By Valerie MacDonald, Northumberland Today

NORTHUMBERLAND - 

The Ontario government wants public input about improving fire safety in facilities that house seniors, those with disability and other vulnerable people. At the same time the Haliburton, Kawartha, Pine Ridge District Health Unit is urging people to consider their health when promoting the benefits of smoke-free apartments, condos and townhouses with plans to lobby landlords and tenants. The push is also targeting social housing.

"We will be introducing a 'no-smoking' policy in all our social housing units, hopefully by April of this year," says Northumberland County's social services and housing director Mark Darroch. "(And) we are working with the health unit, and will be speaking with all tenants on the process of this policy."

Fire plans are already in place at such county residences, he noted.

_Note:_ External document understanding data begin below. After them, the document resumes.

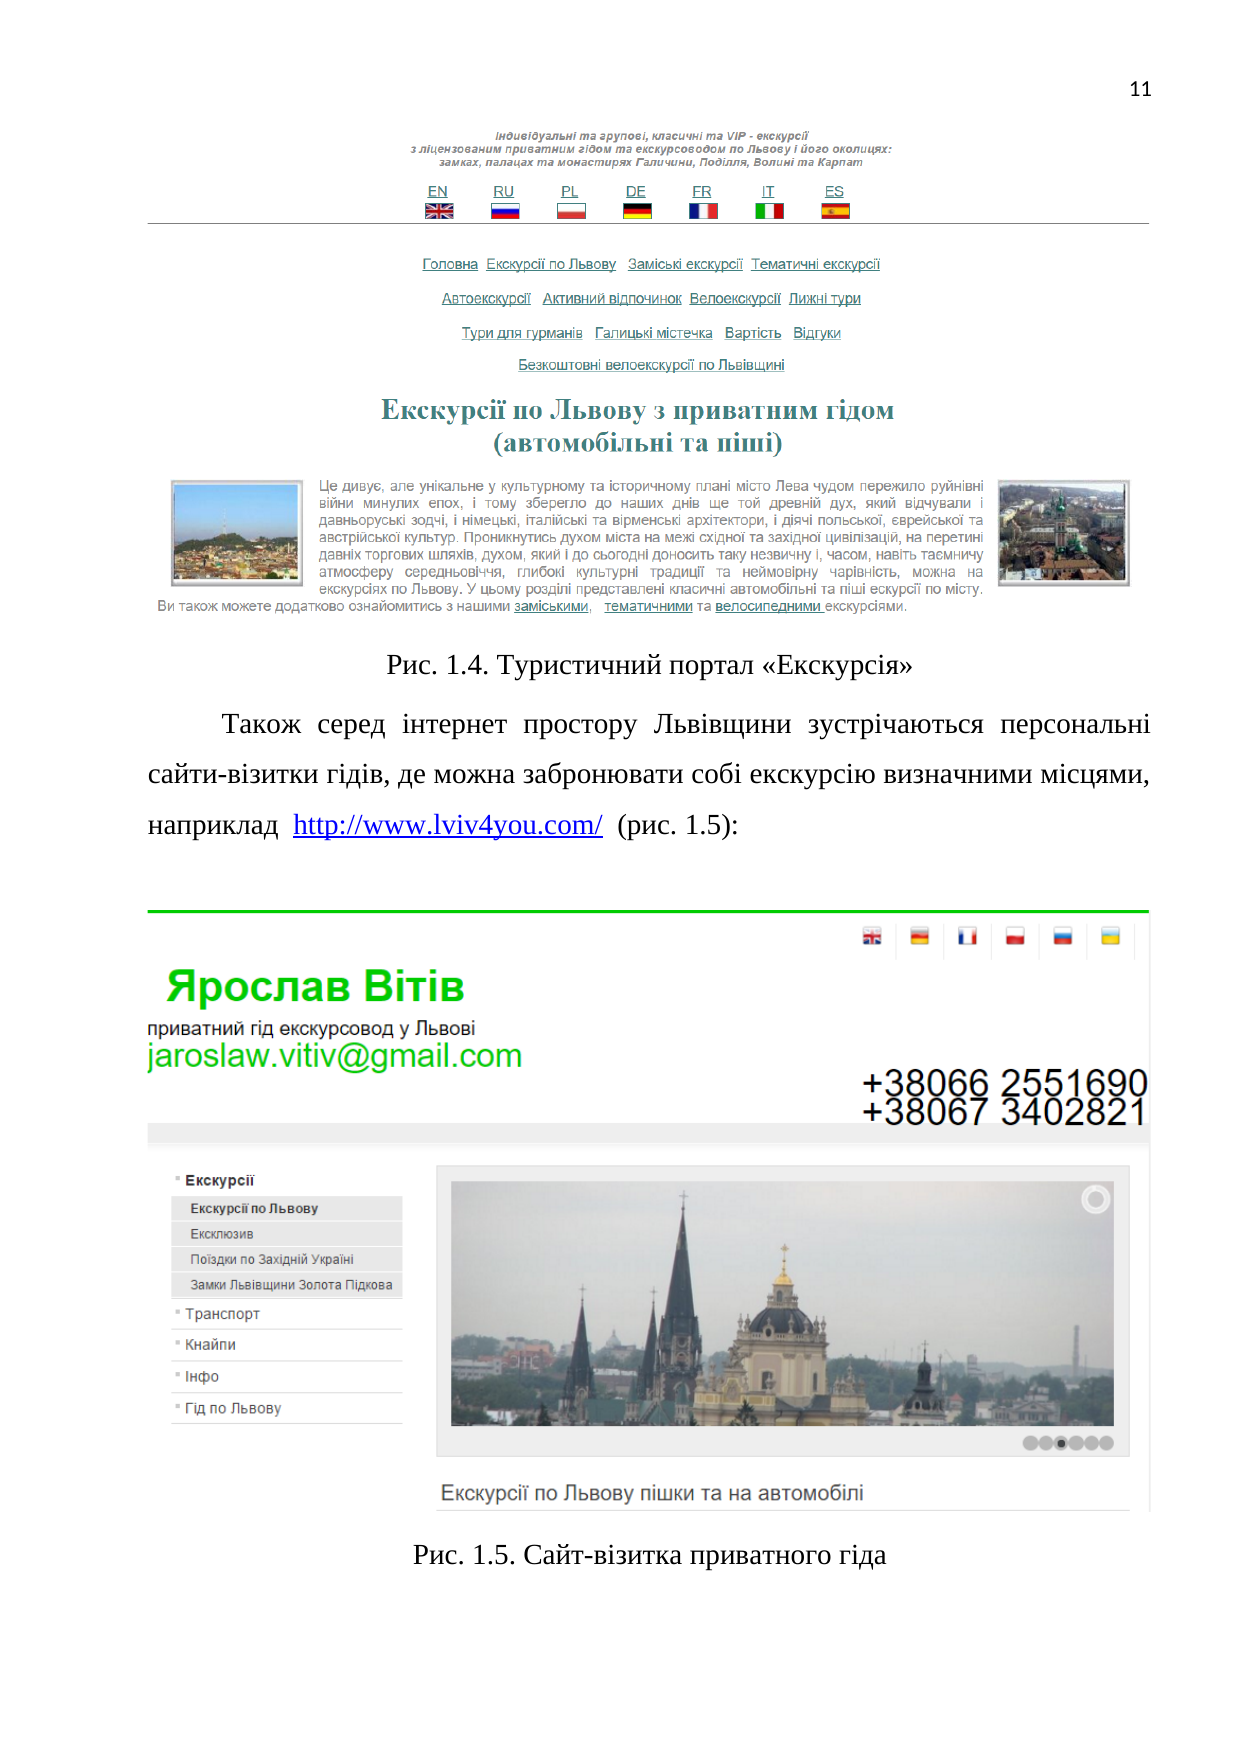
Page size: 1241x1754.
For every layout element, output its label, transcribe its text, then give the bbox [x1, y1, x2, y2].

text Рис. 1.4. Туристичний портал «Екскурсія» [148, 647, 1152, 681]
text Також серед інтернет простору Львівщини зустрічаються персональні сайти-візитки гідів, де можна забронювати собі екскурсію визначними місцями, наприклад http://www.lviv4you.com/ (рис. 1.5): [148, 706, 1152, 841]
picture [147, 129, 1150, 622]
picture [147, 910, 1151, 1512]
text Рис. 1.5. Сайт-візитка приватного гіда [148, 1537, 1152, 1570]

The county is also going to be "working with local fire departments (to organize) fire safety talks with our senior tenants and include fire safety tips with our news letters to all tenants," he said.

The provincial Smoke-Free Ontario Act only targets, at this time, common areas in multiple housing facilities such as lobbies and elevators and not individual housing units, notes the local health unit's health promoter, Doreen Boville. The current campaign to extend that is in reaction to the fact that one third of people who live in multi-unit housing are regularly exposed to secondhand smoke while 80% surveyed by the Ontario Smoke-Free Housing Coalition said they would like to live in a smoke-free building.

"And they are within their legal rights to do so," she said in a recent interview.

Smoke-free buildings reduce the risk of fire, a distinct advantage to landlords.

The health unit is reaching out to landlords and tenants, but not pushing them, Boville also said.

At the same time, under proposed provincial government legislative changes targeting multiple housing units for older, disabled and vulnerable people, mandatory sprinklers would be phased in over the next five years at all existing retirement and care residences. New retirement homes would include mandatory sprinklers among other fire safety improvements.

You can comment on the proposed changes until Feb. 28 at www.mcscs.jus.gov.on.ca/english/FireMarshal/OFMLanding/OFM_main.html.